* Material provided

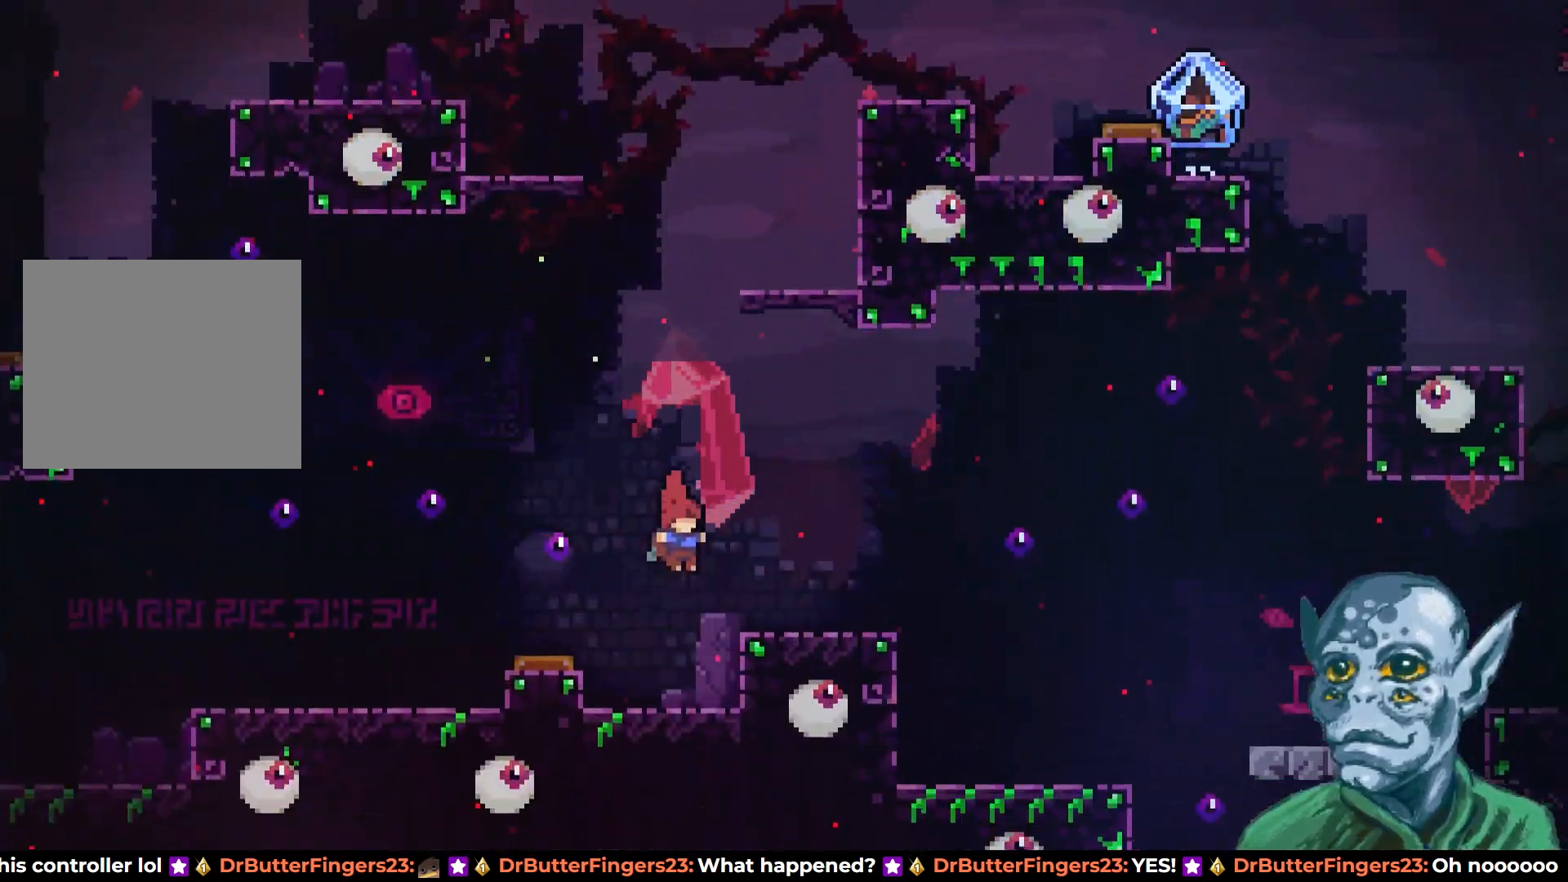
{"buttons": ["DPAD_RIGHT"], "left_stick": "center", "right_stick": "center", "events": [[133, "DPAD_RIGHT", "up"], [333, "CROSS", "down"], [417, "DPAD_RIGHT", "down"], [483, "CROSS", "up"]]}
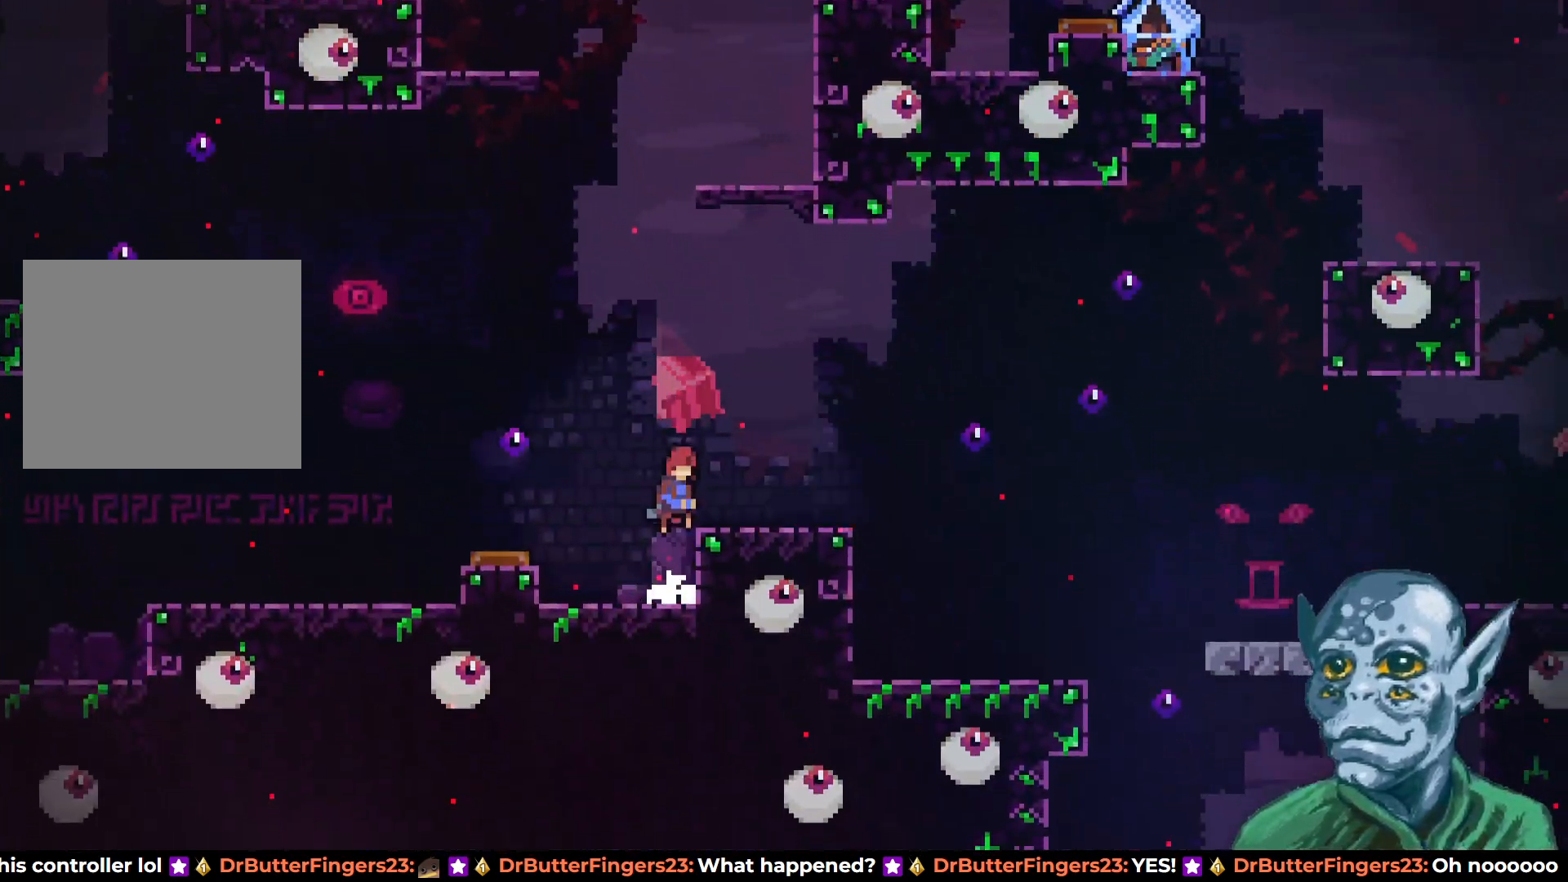
{"buttons": ["DPAD_RIGHT"], "left_stick": "center", "right_stick": "center", "events": [[167, "DPAD_RIGHT", "up"], [467, "DPAD_RIGHT", "down"]]}
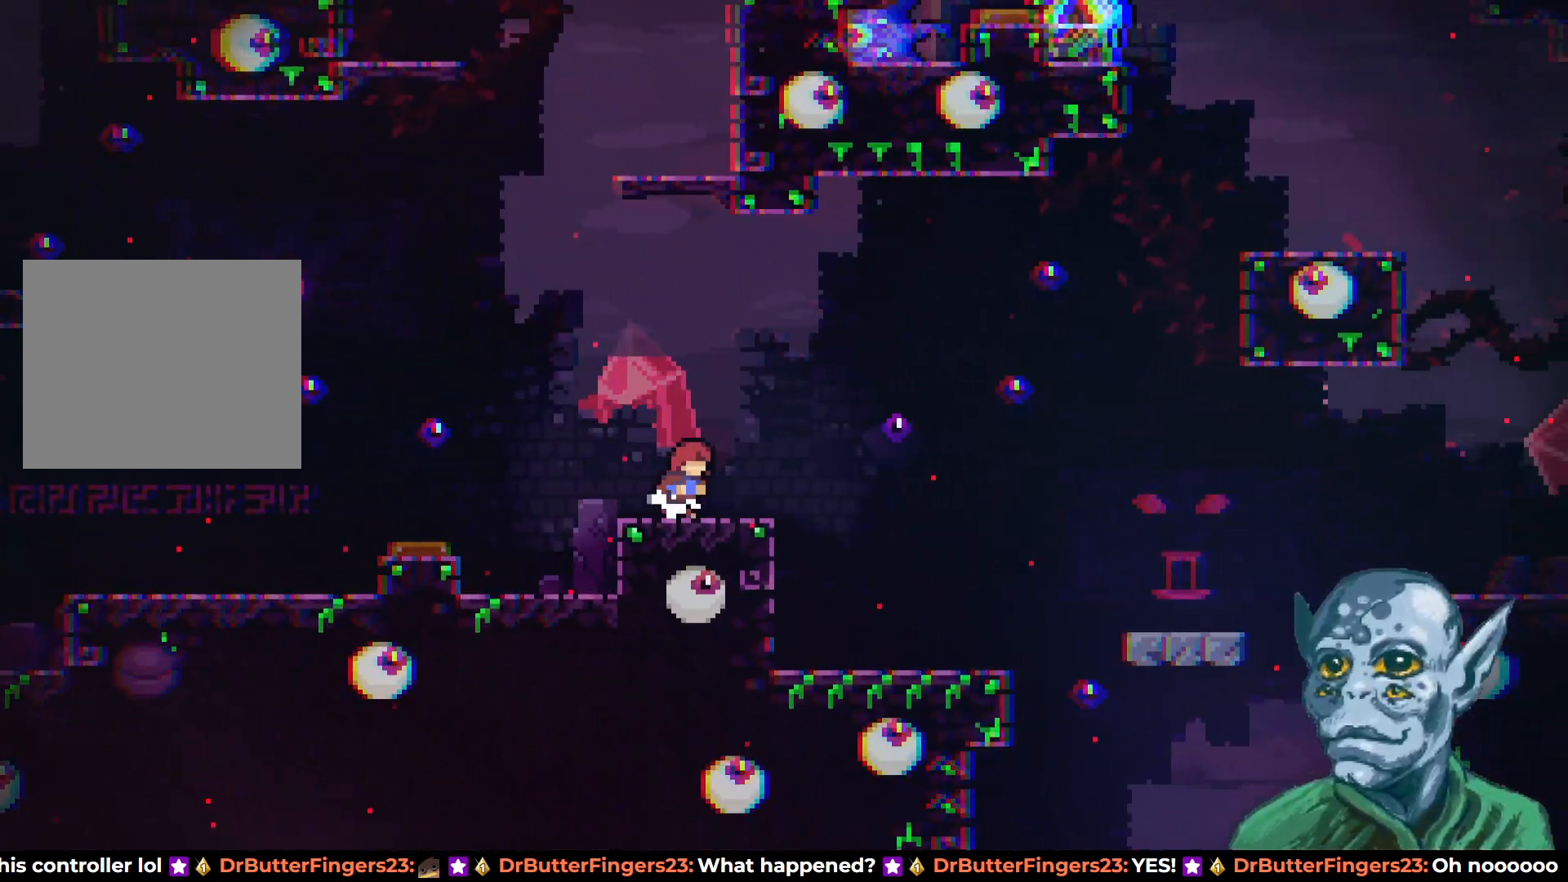
{"buttons": ["CROSS", "DPAD_UP", "DPAD_RIGHT"], "left_stick": "center", "right_stick": "center", "events": [[200, "CROSS", "down"], [300, "DPAD_UP", "down"]]}
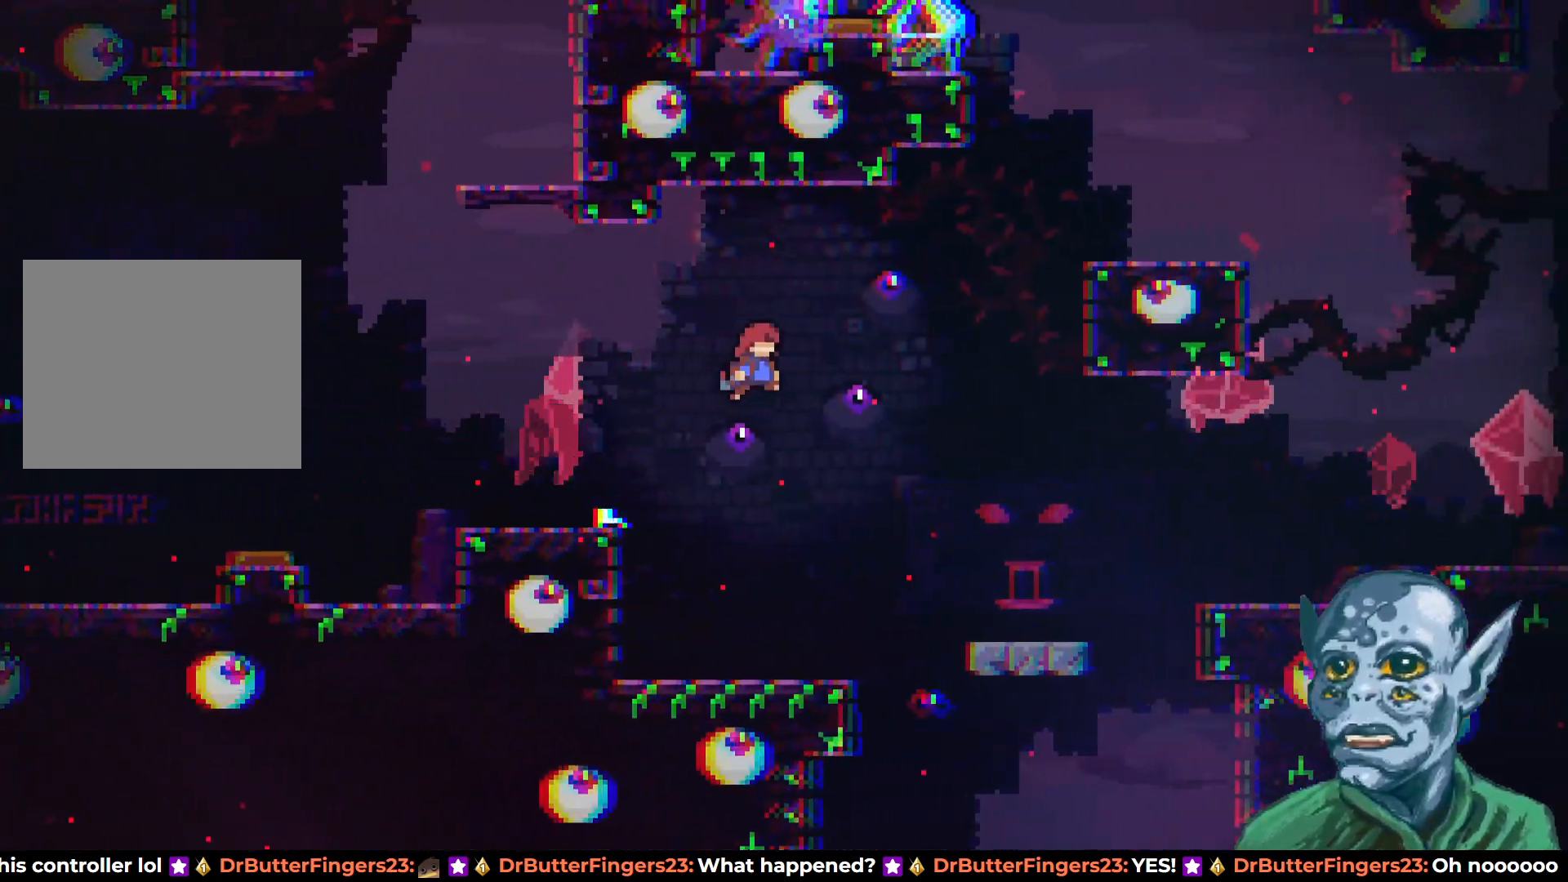
{"buttons": ["SQUARE", "DPAD_UP", "DPAD_RIGHT"], "left_stick": "center", "right_stick": "center", "events": [[67, "CROSS", "up"], [200, "SQUARE", "down"]]}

* Problem to solve
All of the material must be given again exactly, though no picture may appear in the copy.

* Answer below
{"buttons": ["DPAD_RIGHT"], "left_stick": "center", "right_stick": "center", "events": [[133, "DPAD_RIGHT", "up"], [333, "CROSS", "down"], [417, "DPAD_RIGHT", "down"], [483, "CROSS", "up"]]}
{"buttons": ["DPAD_RIGHT"], "left_stick": "center", "right_stick": "center", "events": [[167, "DPAD_RIGHT", "up"], [467, "DPAD_RIGHT", "down"]]}
{"buttons": ["CROSS", "DPAD_UP", "DPAD_RIGHT"], "left_stick": "center", "right_stick": "center", "events": [[200, "CROSS", "down"], [300, "DPAD_UP", "down"]]}
{"buttons": ["SQUARE", "DPAD_UP", "DPAD_RIGHT"], "left_stick": "center", "right_stick": "center", "events": [[67, "CROSS", "up"], [200, "SQUARE", "down"]]}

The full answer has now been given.